Exceptions to Liability for "Impossibility During Delay"

This strict rule of deemed attributability is subject to important exceptions, where the debtor may be excused from liability for damages in lieu of performance (though potentially still liable for prior delay damages):

  1. Lack of Causation between Delay and Impossibility (Implicit in Art. 413-2, Para. 1):
    The debtor is not liable for the (deemed attributable) impossibility if they can prove that the performance would have become impossible even if they had performed punctually. In other words, if the delay did not, in fact, increase the exposure to the risk that ultimately caused the impossibility.
    • Example: A seller is due to deliver specific goods to a buyer on Monday but delays. On Tuesday, before delivery, a widespread natural disaster (e.g., a massive, unpredicted regional flood) destroys both the seller's warehouse (where the goods were stored due to the delay) and the buyer's factory (where the goods would have been if delivered on time). Here, even if the seller had delivered on Monday, the goods would have been destroyed at the buyer's location. The delay didn't "cause" the loss in a relevant sense.
    • In such a scenario, the debtor is excused from liability for damages in lieu of performance (i.e., for the value of the goods themselves). However, they would generally remain liable for any delay damages that accrued before the point of impossibility, provided the initial delay was attributable to them.
  2. Impossibility Attributable to the Creditor:
    If the supervening impossibility during the debtor's delay was directly caused by the creditor's own actions or fault.
    • Example: While a contractor is late in completing a building, the client (creditor) undertakes unauthorized modifications that lead to a structural collapse, making completion impossible.
    • Here, the debtor is excused from liability for damages in lieu of performance.
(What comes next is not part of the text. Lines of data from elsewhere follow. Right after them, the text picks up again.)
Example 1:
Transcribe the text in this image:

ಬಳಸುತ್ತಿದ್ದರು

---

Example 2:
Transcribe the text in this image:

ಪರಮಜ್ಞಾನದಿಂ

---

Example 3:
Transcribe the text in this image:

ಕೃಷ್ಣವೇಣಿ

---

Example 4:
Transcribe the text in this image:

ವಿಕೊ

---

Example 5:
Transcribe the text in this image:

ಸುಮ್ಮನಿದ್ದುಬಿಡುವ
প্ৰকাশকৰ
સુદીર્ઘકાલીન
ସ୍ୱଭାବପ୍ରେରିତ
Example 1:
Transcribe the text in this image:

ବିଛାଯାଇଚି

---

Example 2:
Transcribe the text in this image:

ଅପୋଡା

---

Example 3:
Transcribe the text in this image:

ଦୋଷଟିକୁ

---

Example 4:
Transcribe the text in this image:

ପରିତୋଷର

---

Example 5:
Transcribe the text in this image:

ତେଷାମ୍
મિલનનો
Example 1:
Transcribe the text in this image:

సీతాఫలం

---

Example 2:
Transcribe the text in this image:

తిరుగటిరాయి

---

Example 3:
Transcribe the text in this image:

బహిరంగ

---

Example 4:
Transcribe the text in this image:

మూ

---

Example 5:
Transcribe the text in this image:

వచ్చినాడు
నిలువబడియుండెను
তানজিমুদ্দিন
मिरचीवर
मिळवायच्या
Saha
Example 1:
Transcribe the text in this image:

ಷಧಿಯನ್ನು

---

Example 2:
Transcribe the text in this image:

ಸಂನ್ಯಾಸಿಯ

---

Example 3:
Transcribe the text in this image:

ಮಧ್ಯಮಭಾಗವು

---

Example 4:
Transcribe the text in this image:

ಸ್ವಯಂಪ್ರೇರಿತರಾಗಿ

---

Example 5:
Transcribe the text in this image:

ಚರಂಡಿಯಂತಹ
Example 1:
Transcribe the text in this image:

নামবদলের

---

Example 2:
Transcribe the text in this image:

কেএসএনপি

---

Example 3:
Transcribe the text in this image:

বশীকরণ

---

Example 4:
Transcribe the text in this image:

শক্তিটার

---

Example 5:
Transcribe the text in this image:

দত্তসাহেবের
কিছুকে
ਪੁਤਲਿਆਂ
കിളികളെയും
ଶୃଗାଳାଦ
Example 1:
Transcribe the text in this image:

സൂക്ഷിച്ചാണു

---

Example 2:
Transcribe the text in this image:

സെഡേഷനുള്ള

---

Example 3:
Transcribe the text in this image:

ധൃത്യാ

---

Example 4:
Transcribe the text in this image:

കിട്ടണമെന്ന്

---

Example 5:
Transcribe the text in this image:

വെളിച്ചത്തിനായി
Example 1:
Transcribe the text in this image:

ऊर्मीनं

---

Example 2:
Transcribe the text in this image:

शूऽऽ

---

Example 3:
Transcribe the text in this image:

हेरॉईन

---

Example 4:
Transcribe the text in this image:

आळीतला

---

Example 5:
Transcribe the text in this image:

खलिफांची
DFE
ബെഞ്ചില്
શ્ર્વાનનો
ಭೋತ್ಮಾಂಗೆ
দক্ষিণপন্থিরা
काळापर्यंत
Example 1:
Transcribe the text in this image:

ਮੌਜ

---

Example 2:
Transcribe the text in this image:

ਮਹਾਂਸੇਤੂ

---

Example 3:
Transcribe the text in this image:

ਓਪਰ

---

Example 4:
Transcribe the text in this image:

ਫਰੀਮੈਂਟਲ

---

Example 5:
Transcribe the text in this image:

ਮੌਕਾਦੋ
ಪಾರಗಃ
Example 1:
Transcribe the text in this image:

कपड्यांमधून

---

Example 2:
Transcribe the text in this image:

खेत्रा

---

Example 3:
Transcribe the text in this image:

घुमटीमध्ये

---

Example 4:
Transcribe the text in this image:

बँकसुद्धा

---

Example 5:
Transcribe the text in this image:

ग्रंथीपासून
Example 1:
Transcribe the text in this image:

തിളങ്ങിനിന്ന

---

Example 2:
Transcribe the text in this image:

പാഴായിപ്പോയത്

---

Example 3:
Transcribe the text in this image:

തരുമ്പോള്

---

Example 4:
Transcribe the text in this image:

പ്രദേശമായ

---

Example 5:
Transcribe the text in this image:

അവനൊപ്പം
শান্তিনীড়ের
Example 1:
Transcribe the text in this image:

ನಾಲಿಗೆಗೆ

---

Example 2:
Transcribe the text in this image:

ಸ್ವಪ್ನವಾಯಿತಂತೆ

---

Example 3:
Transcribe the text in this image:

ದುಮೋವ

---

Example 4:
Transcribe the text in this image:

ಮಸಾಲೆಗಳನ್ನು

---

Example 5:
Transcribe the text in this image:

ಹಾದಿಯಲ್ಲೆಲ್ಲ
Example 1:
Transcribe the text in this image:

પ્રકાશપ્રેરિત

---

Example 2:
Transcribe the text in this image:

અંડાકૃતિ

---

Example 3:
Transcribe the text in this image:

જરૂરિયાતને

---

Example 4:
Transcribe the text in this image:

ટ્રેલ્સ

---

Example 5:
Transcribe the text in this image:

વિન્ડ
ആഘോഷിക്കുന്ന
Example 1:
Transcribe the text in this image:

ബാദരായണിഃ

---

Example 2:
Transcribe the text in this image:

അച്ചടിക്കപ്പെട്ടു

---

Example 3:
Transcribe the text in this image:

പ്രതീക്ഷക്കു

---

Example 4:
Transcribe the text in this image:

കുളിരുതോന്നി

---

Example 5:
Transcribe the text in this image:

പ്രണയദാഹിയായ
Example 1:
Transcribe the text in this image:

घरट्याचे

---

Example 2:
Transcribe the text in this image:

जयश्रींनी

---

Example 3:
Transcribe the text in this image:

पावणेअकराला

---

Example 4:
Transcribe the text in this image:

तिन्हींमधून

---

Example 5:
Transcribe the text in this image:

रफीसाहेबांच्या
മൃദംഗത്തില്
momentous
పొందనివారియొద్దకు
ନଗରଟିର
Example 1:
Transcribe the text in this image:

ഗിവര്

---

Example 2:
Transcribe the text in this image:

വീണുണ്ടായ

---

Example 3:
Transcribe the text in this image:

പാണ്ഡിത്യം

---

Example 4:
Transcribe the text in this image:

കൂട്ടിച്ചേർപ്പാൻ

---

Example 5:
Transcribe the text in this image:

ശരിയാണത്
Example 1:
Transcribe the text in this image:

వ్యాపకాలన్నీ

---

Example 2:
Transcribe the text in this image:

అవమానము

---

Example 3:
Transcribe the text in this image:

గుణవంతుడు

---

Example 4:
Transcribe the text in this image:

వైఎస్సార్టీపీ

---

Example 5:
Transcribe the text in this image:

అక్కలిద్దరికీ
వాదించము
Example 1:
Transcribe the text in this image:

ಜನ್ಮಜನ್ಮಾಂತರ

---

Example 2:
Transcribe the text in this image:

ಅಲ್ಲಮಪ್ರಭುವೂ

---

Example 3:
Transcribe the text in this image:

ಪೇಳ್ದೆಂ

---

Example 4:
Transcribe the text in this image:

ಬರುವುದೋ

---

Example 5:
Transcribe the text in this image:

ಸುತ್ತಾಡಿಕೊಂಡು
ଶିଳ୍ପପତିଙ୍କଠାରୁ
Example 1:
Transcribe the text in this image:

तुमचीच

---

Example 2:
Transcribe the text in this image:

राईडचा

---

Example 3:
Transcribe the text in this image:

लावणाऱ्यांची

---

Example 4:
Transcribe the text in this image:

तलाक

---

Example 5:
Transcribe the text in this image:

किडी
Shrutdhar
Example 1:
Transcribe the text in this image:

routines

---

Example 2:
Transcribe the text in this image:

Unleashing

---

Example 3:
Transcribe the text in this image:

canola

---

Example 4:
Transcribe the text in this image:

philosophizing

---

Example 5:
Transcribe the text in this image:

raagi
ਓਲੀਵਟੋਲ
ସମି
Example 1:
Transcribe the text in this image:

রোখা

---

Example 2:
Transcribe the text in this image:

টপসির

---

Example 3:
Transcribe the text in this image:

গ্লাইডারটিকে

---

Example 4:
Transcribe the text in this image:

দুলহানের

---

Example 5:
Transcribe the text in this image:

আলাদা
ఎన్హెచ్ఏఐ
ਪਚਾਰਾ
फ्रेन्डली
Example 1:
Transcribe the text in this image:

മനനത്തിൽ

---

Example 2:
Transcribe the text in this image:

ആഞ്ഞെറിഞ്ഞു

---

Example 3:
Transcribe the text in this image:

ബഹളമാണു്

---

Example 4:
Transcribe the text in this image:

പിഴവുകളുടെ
They would typically still be liable for any delay damages incurred before the creditor-caused impossibility, assuming the initial delay was attributable to the contractor.

Interaction Between Delay Damages and Damages in Lieu of Performance

When impossibility occurs during a debtor's culpable delay and is deemed attributable to the debtor under Article 413-2, the creditor's focus generally shifts. Instead of demanding the (now impossible) original performance plus delay damages, the claim becomes one for damages in lieu of the entire unperformed obligation. These "damages in lieu of performance" are intended to compensate for the value of not receiving the performance at all and would typically encompass the losses that were accumulating due to the delay, or at least render separate claims for prior delay less relevant. The scope of these damages in lieu of performance would then be determined by Article 416 (ordinary and special damages).

Conclusion

When a Japanese debtor fails to perform on time, they enter a state of riko chitai, potentially exposing them to claims for chien baisho (delayed performance damages) for losses caused by the tardiness. More significantly, if performance becomes impossible from an external cause while the debtor is already in culpable delay, Article 413-2 of the Civil Code generally deems this impossibility to be the debtor's responsibility. This rule underscores the increased risk borne by a party already in default. However, crucial exceptions exist, particularly where the delay did not genuinely contribute to the loss, or where the creditor was responsible for the supervening impossibility. Navigating these rules requires a careful analysis of the timing of events, the cause of the delay, and the cause of any subsequent impossibility.